▶ Given task 1
From the passage on rescuing a troubled project below, copy the text word for word. Begin at the words "How should you" and stop after "effective course correction.".
▶ Given task 2
In the passage below on taking over a troubled project, which of the four critical success factors in the Project Success Pyramid has the least impact?
▶ Given task 3
Using the passage below on rescuing a troubled project, decide whether each statement agrees with it. For each, answer yes or no and quote the words that settle it.
(a) Changing team members is the first move when approaching a messy project in the implementation stage.
(b) The mini discovery includes creating an estimated backlog of testable user stories.
(c) Tracking activity in the first step is meant mainly to measure productivity.

▶ Passage shown
In reality, you need to quickly assimilate with the existing team, whilst leading the project and maintaining a good relationship with the senior stakeholder on the client side. You need to find a way to stop the rot, keep whatever good work exists and clear out the deadwood.

An apparently quick and easy fix is to change the project team. Bring in new developers and designers and get them to take over. Anyone who is familiar with my work will know the Project Success Pyramid (PSP) attributes successful outcomes to four critical success factors, with personnel being the least impactful of the four. So when approaching a messy project in the implementation stage, changing team members is the last port of call. New developers with the same poor processes will give broadly the same results.

How should you approach it then?

Each project will be unique in almost every key area so you will need to apply those nuances to your approach. However, there are some fundamental actions you can take that will significantly improve your chances of effective course correction.

  1. Stabilise processes — Whatever is going on in the project when you start, you need to be able to track activity. These aren’t so much metrics as you aren’t necessarily using this to measure productivity or any other output. But you need to be able to understand what is being done, by whom and what the result looks like. There will be processes in place (albeit not the ones you want or being implemented properly) so find out what should be happening and get the team to stick to those processes… for now.
  2. Run a mini discovery — Once you have stabilised the outputs through encouraging the team to execute the existing processes effectively, you want to get to the heart of the matter. At this point, the project should be able to continue as it was, but in a more predictable manner because of the work you’ve done in point #1. You have the opportunity to spend some time with the client and senior project team members to reestablish what the desired outcome should be. Confirm the problem statement, user persona, solution hypothesis and success criteria. Run a quick tech stack audit, examine the CI/CD pipeline and overall deployment process. Decide on a new workflow. And crucially, create a prioritised, estimated backlog of testable user stories.

▶ Supplied material

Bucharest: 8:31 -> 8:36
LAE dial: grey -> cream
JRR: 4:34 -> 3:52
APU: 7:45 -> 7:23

▶ Task output 1
How should you approach it then?

Each project will be unique in almost every key area so you will need to apply those nuances to your approach. However, there are some fundamental actions you can take that will significantly improve your chances of effective course correction.

▶ Task output 2
Personnel is the least impactful of the four.

▶ Task output 3
(a) No: "changing team members is the last port of call."
(b) Yes: "create a prioritised, estimated backlog of testable user stories."
(c) No: "you aren’t necessarily using this to measure productivity or any other output."